To live as a writer is non-apologetic. everywhere that you try to escape to, is aesthetically numb. even when you do not see what reminds you of it, words are running madness inside your head. This is about existing within a world where love is not on my side. This is about struggling every day to stay afleat. This is about my greatest love story. I thought I knew how it felt. I had made a pact with myself that I have no other choice. But that doesnt mean it makes it any easier to live with. Heartstings are broken whenever I think to myself, we'll never be right for eachother, but there will never be a way to find out. So many things remind me of you that not a day goes by that I am able to be completly content. The problem with being a dreamer, is that I feel too much for my own good.
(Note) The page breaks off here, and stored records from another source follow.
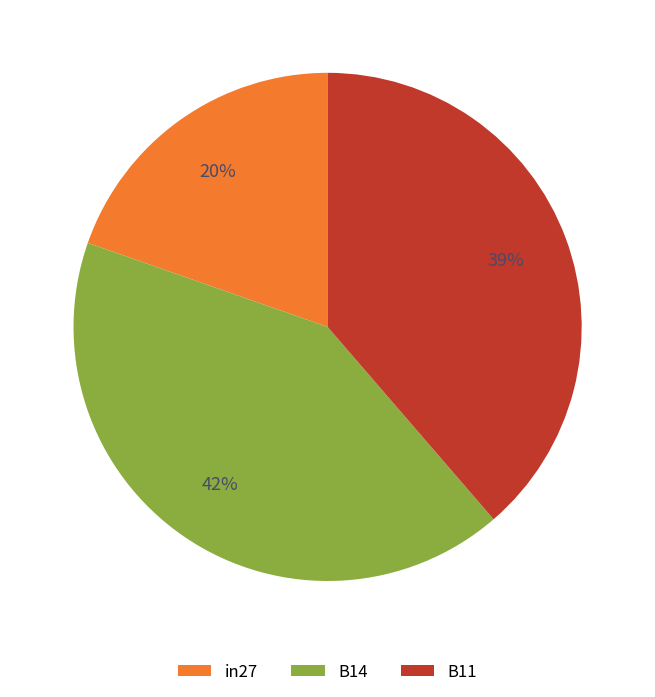

Is there any slice that represents more than half of the pie?

No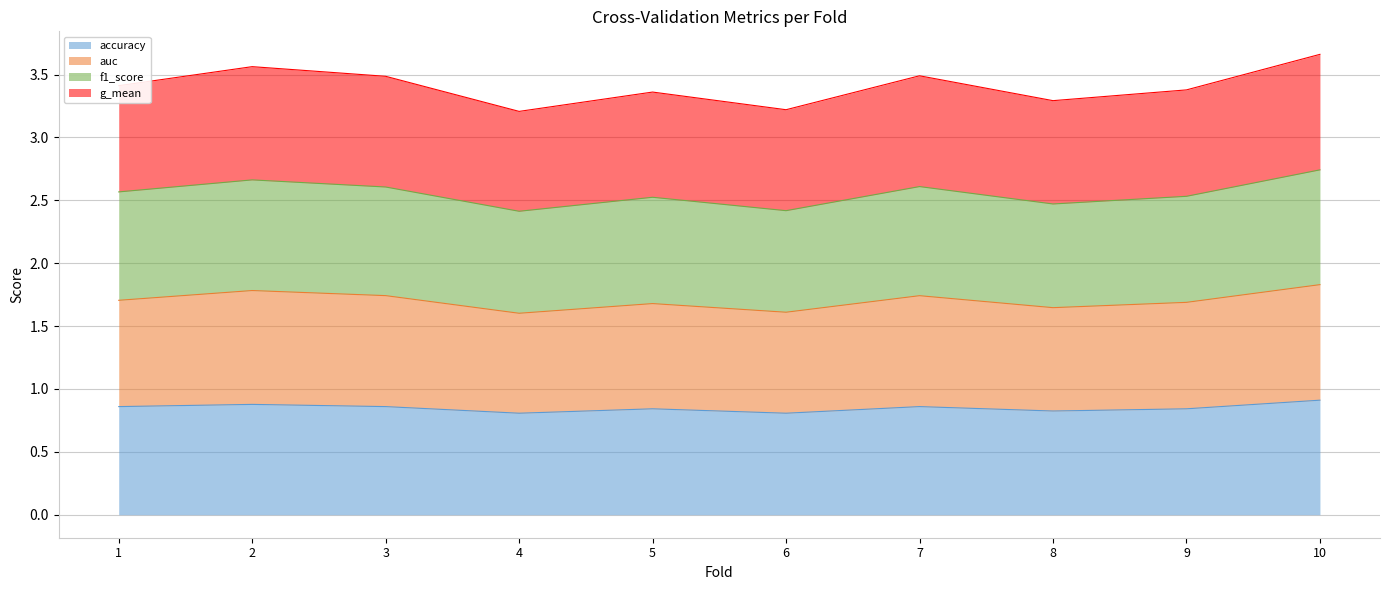

Which label corresponds to the smallest value in the chart?

4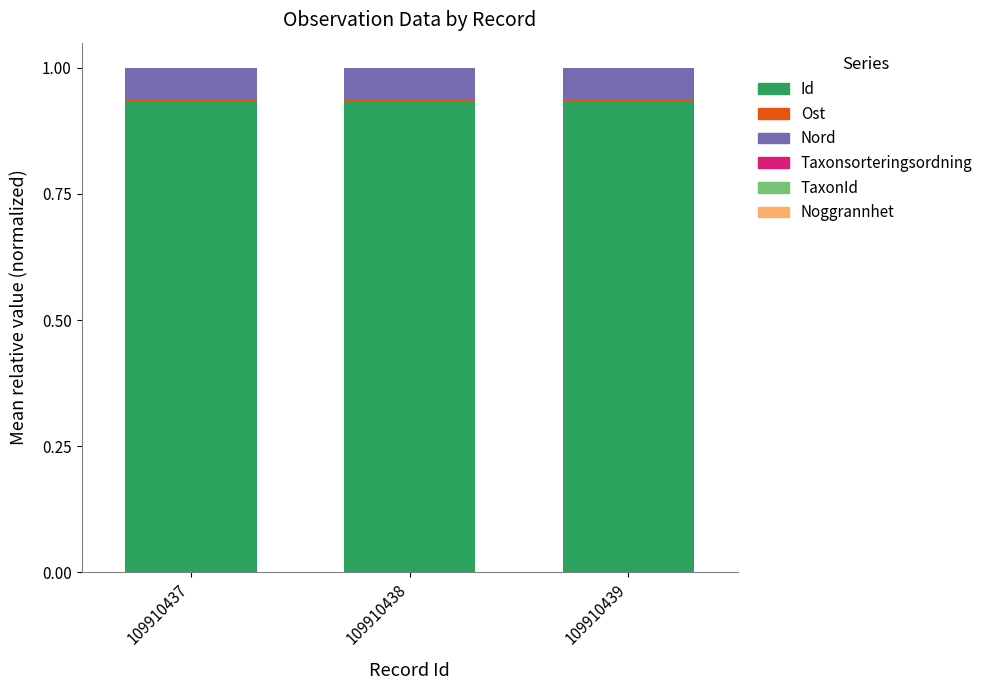

Count the number of data series in this chart.

6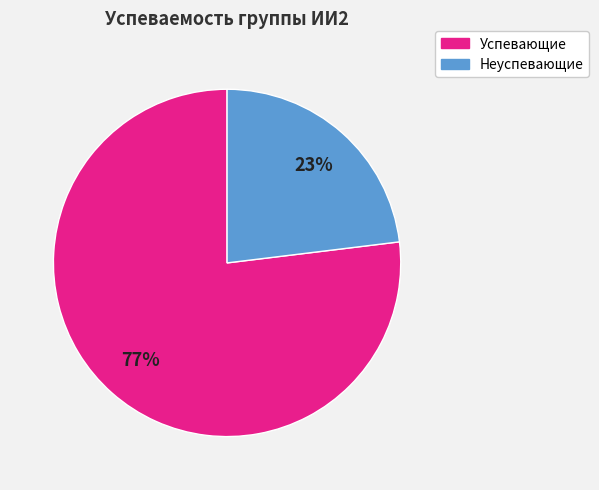

Is there any slice that represents more than half of the pie?

Yes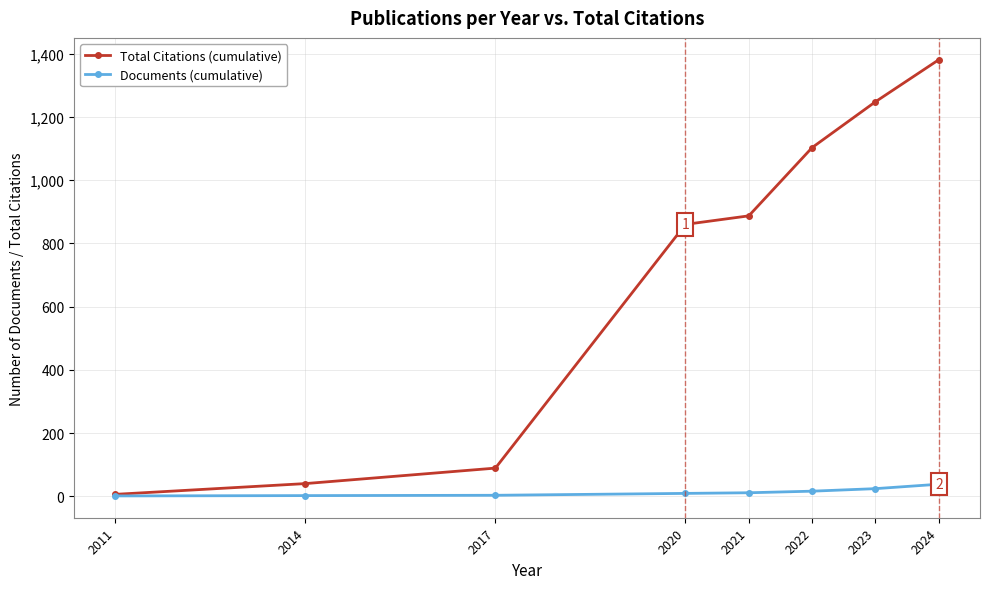

What is the value of the Total Citations (cumulative) point at the 8th from the left?

1381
When I think about us, I feel dismaintained, familliars damaged and every imaniginable feeling in between. There is no other person as capable as you to destruct, love and forgive me. You may never understand it, but it is just a truth I have to live with. The idea of being happy is extraordinary. Sometimes I dream of not feeling. Of just existing. Of not being phsysically able to heart inside. I did not choose to be a person what feels too much, or someone that is compelled to write word after word after word. Everytime I think I could be content something thrusts me back into a higher feeling that I cannot control. I thought I knew how it felt, how everything is, how people are, but I cannot will my heart to think the same.
LeLove
I thought I knew how it felt, I thought I had memorized the feeling of not being happy, of wanting more, of being ajar. I though I had selfled for this second skin, the acceptance that sometimes it is just not a choice, it is a luxury to be able to feel what you wish to feel, and more often than not, life cannot afford such ease. The problem of being a dreamer, a writer, a poet, is not that they feel more than everyone else. It is that they cannot wscape from it. All the pain, ache and explosions, other can dismiss as merely a feeling that cannot be contained. But for us, there are endless words to describe the way we feel, to actualize the feeling, to give it existence, to graviate them. the irresistable impulse to label everything, to get to the bottom of every unexplainable feeling is crippling.